In our work as teachers and specialist teachers, we support children in developing their learning using our expertise from training and experience. If a child is experiencing difficulty in acquiring new knowledge, the answer can sometimes be obvious to us, such as a need to develop their phonic knowledge before they can efficiently read words. However, on other occasions we can find ourselves unpicking a mystery.
To give you a couple of examples, having worked with a school for some time, I was aware that they provided very high-quality intervention to support children developing their reading skills and yet, they kept raising one young girl for discussion about what else they could try as nothing seemed to be working. As an ‘off the cuff’ remark, I asked whether she had ever had a sight test. Discussion with the parents showed that this child had not visited an optician, but they arranged an appointment immediately. When I next visited the school, it was to be told that she had been prescribed glasses for a significant sight deficiency. She was a changed child; she had begun to read, showing great enjoyment in books that she had previously been unable to see clearly, and was much more sociable.
The second example is a boy, who was in Year 3 and had been discussed with us due to his lack of attention and concentration. Further exploration with the school and his parents showed that he often spoke in an unusually loud voice and without changing the tone of his voice, had the TV turned up very loud, seemed unable to follow instructions and was struggling to read having never fully grasped his letters and sounds. It was suggested that he should see the GP to get a referral to an audiologist to have his hearing checked. This found that he had glue ear, which can be treated with drops or insertion of grommets. Following treatment, the child’s hearing returned to ‘normal’ levels and his access to learning and social interaction improved dramatically.
Why am I sharing this? It is estimated that 95% of what we learn about the world around us comes through vision and hearing. Difficulties in these areas can affect your child’s speech and language development, social skills and educational development.

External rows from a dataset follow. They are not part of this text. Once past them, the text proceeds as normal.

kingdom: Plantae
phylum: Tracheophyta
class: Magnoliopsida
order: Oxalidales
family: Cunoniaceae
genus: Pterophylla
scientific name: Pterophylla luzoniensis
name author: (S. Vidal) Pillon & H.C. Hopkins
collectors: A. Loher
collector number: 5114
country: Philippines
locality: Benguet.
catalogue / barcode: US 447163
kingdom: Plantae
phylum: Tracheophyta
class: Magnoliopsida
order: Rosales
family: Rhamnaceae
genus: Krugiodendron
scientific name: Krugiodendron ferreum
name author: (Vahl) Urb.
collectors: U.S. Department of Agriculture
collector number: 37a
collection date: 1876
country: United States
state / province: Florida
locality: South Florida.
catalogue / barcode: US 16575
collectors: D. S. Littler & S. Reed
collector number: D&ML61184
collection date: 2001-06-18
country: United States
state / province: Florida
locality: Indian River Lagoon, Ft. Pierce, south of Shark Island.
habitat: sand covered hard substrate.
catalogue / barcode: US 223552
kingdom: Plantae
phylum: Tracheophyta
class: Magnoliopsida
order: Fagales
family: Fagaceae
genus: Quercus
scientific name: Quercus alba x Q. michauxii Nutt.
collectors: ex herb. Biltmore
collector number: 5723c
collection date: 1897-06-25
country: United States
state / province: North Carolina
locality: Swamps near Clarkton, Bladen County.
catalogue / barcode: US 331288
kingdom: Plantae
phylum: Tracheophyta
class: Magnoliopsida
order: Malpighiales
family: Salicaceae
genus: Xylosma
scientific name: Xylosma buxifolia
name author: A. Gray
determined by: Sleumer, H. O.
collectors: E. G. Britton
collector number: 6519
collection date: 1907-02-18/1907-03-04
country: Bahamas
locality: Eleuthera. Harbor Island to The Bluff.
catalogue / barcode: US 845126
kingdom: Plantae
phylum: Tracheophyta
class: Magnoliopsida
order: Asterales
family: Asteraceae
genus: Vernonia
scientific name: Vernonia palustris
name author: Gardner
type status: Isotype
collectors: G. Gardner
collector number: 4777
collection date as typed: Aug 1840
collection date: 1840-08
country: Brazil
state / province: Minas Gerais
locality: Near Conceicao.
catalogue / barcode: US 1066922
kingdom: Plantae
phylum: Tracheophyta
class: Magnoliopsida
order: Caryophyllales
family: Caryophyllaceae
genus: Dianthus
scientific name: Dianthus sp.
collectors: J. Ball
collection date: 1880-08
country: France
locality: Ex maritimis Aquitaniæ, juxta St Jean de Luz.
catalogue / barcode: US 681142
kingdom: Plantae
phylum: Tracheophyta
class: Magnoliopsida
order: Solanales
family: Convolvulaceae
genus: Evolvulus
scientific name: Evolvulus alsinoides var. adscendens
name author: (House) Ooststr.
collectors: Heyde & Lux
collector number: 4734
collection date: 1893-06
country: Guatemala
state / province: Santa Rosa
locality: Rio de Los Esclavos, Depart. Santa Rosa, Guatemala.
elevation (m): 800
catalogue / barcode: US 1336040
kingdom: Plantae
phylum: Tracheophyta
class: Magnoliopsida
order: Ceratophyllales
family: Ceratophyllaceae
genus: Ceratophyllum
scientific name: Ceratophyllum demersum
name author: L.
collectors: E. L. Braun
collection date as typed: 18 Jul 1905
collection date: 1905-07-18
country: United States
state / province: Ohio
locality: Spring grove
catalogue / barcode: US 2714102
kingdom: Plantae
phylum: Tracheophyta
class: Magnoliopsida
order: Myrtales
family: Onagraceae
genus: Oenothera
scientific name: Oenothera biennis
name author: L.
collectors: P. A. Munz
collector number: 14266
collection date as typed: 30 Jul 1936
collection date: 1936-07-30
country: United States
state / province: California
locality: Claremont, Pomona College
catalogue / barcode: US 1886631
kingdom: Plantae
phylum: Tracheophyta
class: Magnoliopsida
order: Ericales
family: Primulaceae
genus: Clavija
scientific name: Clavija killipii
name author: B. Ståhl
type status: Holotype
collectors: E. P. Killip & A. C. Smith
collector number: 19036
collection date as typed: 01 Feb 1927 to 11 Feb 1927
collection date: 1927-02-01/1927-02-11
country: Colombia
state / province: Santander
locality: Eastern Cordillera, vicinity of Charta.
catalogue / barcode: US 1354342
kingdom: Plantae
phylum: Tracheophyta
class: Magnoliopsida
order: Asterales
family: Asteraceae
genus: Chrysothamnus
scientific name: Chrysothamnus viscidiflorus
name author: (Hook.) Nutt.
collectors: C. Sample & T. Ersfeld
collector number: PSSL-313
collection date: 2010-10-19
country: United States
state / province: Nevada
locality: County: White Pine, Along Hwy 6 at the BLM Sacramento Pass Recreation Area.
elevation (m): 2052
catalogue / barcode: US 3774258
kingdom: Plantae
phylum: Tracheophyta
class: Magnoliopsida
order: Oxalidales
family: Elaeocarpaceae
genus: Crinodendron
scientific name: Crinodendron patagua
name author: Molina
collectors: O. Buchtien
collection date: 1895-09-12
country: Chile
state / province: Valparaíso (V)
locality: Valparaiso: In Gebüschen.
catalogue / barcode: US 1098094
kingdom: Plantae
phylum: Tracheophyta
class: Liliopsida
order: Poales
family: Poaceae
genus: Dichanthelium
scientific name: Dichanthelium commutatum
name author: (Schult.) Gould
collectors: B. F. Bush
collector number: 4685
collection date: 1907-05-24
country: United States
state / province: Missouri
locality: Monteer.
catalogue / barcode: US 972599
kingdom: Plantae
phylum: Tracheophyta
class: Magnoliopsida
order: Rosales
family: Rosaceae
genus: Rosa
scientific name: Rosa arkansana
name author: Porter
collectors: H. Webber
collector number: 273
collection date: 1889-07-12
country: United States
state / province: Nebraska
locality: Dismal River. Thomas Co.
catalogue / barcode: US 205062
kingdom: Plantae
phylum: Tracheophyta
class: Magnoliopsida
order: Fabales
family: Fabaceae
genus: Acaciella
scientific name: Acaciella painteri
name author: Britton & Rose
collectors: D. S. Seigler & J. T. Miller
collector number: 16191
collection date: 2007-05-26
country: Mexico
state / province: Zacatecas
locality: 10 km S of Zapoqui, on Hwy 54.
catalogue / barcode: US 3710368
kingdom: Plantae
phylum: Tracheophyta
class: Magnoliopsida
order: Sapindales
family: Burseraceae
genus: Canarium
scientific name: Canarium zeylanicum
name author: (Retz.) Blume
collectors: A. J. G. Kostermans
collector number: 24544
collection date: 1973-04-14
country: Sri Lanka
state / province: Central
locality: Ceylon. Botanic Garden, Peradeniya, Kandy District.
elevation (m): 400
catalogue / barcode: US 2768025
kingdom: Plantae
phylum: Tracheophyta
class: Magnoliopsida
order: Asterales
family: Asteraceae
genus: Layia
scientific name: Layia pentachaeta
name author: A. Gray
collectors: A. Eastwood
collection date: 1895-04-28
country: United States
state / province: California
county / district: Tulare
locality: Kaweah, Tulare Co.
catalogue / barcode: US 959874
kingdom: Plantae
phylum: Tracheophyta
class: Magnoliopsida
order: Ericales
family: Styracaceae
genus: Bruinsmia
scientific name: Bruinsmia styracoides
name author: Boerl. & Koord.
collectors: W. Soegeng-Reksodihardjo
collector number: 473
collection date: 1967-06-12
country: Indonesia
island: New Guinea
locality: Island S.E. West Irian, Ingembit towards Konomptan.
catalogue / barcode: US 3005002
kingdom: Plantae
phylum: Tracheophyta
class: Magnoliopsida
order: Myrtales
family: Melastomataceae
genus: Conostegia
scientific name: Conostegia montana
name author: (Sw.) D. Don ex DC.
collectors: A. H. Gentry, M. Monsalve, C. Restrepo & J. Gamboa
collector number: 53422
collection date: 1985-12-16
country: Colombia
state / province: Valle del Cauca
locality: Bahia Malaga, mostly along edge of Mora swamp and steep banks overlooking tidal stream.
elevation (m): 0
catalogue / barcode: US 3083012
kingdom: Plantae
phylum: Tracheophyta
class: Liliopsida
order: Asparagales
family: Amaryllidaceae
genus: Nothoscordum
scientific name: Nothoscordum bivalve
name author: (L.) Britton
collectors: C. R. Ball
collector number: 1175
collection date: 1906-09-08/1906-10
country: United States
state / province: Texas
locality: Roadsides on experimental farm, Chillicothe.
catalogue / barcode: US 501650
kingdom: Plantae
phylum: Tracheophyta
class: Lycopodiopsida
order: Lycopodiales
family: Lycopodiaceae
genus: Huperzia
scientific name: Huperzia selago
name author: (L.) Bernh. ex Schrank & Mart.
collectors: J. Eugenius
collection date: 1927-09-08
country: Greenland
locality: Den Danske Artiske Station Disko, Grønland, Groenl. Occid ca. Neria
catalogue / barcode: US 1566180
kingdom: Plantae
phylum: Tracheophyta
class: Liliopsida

Routine screening of vision and hearing is carried out on new-born babies and by doctors and health visitors during the early years. Most children will have a screening check when they enter primary school. However, these screening checks are not as comprehensive as those provided by a qualified optometrist or audiologist.
If you have concerns about your child’s sight, they should see an optometrist; the recommendation is that children should have a sight test by the age of 3, or earlier if you think there is a problem. Children’s eyes are fully developed by the age of 8. Under the NHS, eye tests are free for all children up to the age of 16, or up to 19 if they are in full time education.
Signs of a possible sight problem include:
Difficulty recognising printed material (letters, objects, colours)
Sitting very close to the TV or holding objects close to their face
Blinking a lot or rubbing their eyes
Difficulties with spatial awareness, such as knocking things over or struggling with shape matching
For concerns regarding hearing, advice should be sought through your GP or health visitor, who can refer your child to an audiologist.
Signs of a possible hearing problem include:
Inattentiveness or poor concentration
Not responding when their name is called
Talking loudly and listening with the TV at a high volume
Difficulty pinpointing where a sound has come from or following a conversation
Difficulty acquiring knowledge of letters and sounds to support reading
A change in progress at school
If you have any concerns, do get them checked out with the relevant professional.